My big question now is; What are people doing about securing Vanilla sites from hackers? I have run many WP Blogs and (as you probably know), precautions have to be taken with WordPress to thwart would-be hackers.
So what is the protocol for securing a Vanilla Forum???
Thanks In Advance
Doug (aka DiamondDug
Build a Wall….they might be mexicans...
Don't give the wrong permissions to users, use plugins that help you avert forced attacks by bots.
It is the same advice anyone can give without knowing the threat.
WP has many plugins that have demonstrated to be the source of hacker doors. Where they inject script and render your site useless.
You can be vigilant by scanning your site on a regular basis and if you have rogue files delete them.
Vanilla stays up to date with credible threats that are reported in a professional way by people who know the code well. And then they update the code to fix the potential flaw.
❌ ✊ ♥. ¸. ••. ¸♥¸. ••. ¸♥ ✊ ❌
Web security is an entire profession / trade skill.
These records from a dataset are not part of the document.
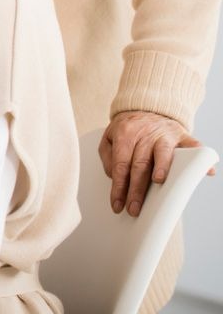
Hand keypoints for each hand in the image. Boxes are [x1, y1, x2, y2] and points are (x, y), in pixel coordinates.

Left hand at [99, 110, 213, 215]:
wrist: (147, 107)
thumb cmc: (128, 128)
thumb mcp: (109, 137)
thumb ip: (107, 157)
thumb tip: (114, 177)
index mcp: (125, 134)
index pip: (121, 165)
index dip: (119, 187)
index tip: (117, 205)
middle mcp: (145, 133)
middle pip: (140, 165)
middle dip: (136, 190)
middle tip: (134, 209)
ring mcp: (165, 134)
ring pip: (163, 154)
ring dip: (162, 168)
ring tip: (159, 183)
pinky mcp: (182, 135)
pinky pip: (193, 146)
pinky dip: (200, 157)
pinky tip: (207, 171)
There is no "special list" for Vanilla per se, and I chafe at the notion that there is one for any well-developed application (such as WordPress) or that you can simply follow some 5-point list and never get compromised.
You need, in part:
I think it is unfortunate that the dashboard (i.e. admin) functionalities are not "behind one slug" so that you would be able to additionally use .htpasswd easily. It would be very easy that way to add a security layer that would persist even if the admins credentials are compromised.